Babbo (« papa » en Italien), c’est ainsi que le narrateur nomme son père, cet homme charmeur, interlope peut-être, trop souvent lointain, et somme toute indéchiffrable, qu’il va tenter de comprendre pendant quelques jours de voyage. L’été commence à peine. Depuis le Var, ils vont tous les deux « monter » par étapes successives jusqu’à Paris. Et c’est le bras à la fenêtre pendant de longues heures à bord d’une Fiat Panda décapotable que le fils regarde défiler les paysages le long des nationales et se laisse aller à ses souvenirs… Par petites touches se dessine alors le portrait de sa mère et de sa très chic Bonne-Maman. Et peu à peu également, ce fameux Babbo, gentiment méprisé pour ses inconséquences, ses absences et échecs à répétition, semble prendre de l’épaisseur. Peut-être l’amorce d’un amour filial… Mais comment faire disparaître la gêne un peu oppressante de leur huis clos, leur difficulté à se rejoindre, leurs questions sans réponse ? Yvan Macaux laisse libre cours à sa créativité nourrie de son expérience de cinéphile ; ainsi ce roman en forme de road-movie ou road-trip devient-il prétexte à une envolée littéraire rythmée, presque « rappée », où l’humour se pique d’érudition.

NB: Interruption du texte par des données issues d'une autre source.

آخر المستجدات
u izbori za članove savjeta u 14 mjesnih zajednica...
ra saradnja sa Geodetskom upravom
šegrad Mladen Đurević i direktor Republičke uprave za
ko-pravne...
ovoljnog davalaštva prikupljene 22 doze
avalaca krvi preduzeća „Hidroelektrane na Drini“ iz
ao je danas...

Au fil des pages il jongle avec les mots, les calembours et les émotions, n’hésitant pas à mélanger les genres et les formes : il cite Zweig et n’aime pas Lady Di ; il admire de Gaulle et s’amuse des séries télé. Sa culture de (presque) trentenaire, reporter à la télévision, est kaléidoscopique tandis que son style vif a des embardées de vraie réflexion et de profondeur au détour d’aphorismes tel celui-ci qui résume bien le livre : « On a ses parents trop tôt. Quand vient le temps on ne peut que ramasser à la main les fragments de nos pères ». Ce premier roman, sur le terrain – maintes fois arpenté – des incompréhensions familiales, est un galop d’essai très réussi. Intelligence et fantaisie riment avec tendresse et nostalgie. À la critique acerbe se mêle aussi, peut-être, une forme d’hommage au père disparu.